_Trecho do texto:_
▼

A Globo divulgou recentemente mais duas mulheres para compor seu time de transmissões esportivas: a narradora Natália Lara e a comentarista de arbitragem Fernanda Colombo. Natural de Criciúma, Santa Catarina, a ex-árbitra tem sua estreia marcada para esta quarta-feira, 2, no jogo entre Grêmio x Brasiliense, às 16h30, pelo SporTV – a narradora estreou no último domingo, 30, em Ceará 3 x 2 Grêmio.
Com passagens por Band e Fox Sports, Fernanda trocou os gramados pelos microfones após decidir seguir carreira no jornalismo esportivo e, digamos, se decepcionar com a sua antiga profissão. Foram pouco mais de cinco anos atuando dentro de campo.
De uma família apaixonada por esportes, o contato com a arbitragem aconteceu de forma natural. Ainda na faculdade de Educação Física, quando já sabia que queria trabalhar com futebol, Fernanda recebeu o convite de seu então treinador de atletismo, Jolmerson de Carvalho, que também dava aulas na Federação Catarinense de Futebol, para ingressar no curso para árbitros.

▲

_Problema curto:_ Redigite, sem nenhuma alteração, o trecho da reportagem sobre Fernanda Colombo acima que vai de "A Globo divulgou" até "x 2 Grêmio.".

_Linhas de dados:_
▼

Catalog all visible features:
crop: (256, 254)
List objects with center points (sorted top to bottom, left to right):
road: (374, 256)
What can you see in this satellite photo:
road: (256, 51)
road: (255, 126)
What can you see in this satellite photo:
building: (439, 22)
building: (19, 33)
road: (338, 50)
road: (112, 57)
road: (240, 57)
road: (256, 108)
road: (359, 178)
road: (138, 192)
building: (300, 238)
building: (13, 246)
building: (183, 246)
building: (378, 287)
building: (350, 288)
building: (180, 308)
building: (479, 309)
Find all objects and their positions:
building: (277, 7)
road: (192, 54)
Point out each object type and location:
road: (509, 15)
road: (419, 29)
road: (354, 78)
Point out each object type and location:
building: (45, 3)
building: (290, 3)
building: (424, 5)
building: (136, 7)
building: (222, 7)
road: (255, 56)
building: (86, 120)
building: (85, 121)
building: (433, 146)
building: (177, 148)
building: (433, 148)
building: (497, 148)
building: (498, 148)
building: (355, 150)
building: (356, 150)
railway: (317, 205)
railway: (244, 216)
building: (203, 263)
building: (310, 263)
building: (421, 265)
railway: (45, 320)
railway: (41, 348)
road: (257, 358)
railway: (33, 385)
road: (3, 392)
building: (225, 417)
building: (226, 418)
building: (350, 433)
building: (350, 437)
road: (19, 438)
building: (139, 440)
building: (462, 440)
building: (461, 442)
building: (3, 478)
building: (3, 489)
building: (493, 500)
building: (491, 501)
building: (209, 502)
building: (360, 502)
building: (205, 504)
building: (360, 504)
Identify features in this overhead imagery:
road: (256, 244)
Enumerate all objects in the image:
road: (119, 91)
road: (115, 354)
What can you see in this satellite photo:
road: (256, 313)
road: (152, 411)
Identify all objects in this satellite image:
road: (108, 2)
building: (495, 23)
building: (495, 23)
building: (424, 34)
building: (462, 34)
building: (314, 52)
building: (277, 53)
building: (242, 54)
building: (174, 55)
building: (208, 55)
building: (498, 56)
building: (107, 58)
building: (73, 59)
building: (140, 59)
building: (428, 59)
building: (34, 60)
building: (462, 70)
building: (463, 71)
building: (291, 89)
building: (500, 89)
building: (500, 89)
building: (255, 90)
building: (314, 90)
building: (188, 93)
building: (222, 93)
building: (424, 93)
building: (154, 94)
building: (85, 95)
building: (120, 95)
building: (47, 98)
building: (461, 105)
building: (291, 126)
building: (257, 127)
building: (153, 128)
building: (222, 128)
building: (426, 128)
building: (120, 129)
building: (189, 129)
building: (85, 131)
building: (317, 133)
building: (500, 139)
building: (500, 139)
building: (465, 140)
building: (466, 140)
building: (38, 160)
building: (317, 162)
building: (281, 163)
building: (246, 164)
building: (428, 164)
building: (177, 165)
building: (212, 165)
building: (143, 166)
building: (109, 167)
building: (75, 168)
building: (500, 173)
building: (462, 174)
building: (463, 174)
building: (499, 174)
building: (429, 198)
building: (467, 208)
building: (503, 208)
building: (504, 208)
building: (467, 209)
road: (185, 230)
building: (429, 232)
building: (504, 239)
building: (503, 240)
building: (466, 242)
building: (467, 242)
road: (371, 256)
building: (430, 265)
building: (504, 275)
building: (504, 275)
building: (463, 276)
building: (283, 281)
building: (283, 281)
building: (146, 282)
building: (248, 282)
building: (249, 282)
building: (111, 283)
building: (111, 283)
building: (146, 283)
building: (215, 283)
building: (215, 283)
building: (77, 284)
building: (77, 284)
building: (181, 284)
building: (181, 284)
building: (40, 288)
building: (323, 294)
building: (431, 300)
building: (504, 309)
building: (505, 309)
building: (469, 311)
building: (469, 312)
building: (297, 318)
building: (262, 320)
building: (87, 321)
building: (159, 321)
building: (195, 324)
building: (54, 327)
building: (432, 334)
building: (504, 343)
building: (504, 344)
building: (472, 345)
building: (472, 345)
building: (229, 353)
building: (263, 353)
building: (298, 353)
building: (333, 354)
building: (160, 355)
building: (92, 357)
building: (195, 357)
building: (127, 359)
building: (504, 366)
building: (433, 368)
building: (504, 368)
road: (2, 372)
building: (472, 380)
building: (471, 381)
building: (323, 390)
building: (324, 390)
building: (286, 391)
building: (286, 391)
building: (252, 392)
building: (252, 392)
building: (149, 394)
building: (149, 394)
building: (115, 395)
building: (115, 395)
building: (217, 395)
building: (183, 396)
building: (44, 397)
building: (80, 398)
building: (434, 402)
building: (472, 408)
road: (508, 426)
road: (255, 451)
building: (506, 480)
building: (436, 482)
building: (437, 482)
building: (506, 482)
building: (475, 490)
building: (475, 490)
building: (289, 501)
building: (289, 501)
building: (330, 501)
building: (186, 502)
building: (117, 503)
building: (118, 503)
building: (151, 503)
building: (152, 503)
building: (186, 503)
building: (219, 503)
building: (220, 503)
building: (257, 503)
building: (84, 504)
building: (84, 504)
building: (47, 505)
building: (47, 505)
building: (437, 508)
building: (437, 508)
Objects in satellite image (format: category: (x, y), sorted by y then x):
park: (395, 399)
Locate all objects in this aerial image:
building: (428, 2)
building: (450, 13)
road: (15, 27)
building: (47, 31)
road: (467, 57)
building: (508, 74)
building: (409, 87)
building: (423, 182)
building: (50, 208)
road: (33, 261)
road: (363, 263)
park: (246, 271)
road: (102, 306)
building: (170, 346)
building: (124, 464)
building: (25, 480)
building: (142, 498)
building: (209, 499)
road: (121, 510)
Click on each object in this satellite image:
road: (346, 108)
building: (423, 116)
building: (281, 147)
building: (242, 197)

▲

_Resposta da tarefa:_
A Globo divulgou recentemente mais duas mulheres para compor seu time de transmissões esportivas: a narradora Natália Lara e a comentarista de arbitragem Fernanda Colombo. Natural de Criciúma, Santa Catarina, a ex-árbitra tem sua estreia marcada para esta quarta-feira, 2, no jogo entre Grêmio x Brasiliense, às 16h30, pelo SporTV – a narradora estreou no último domingo, 30, em Ceará 3 x 2 Grêmio.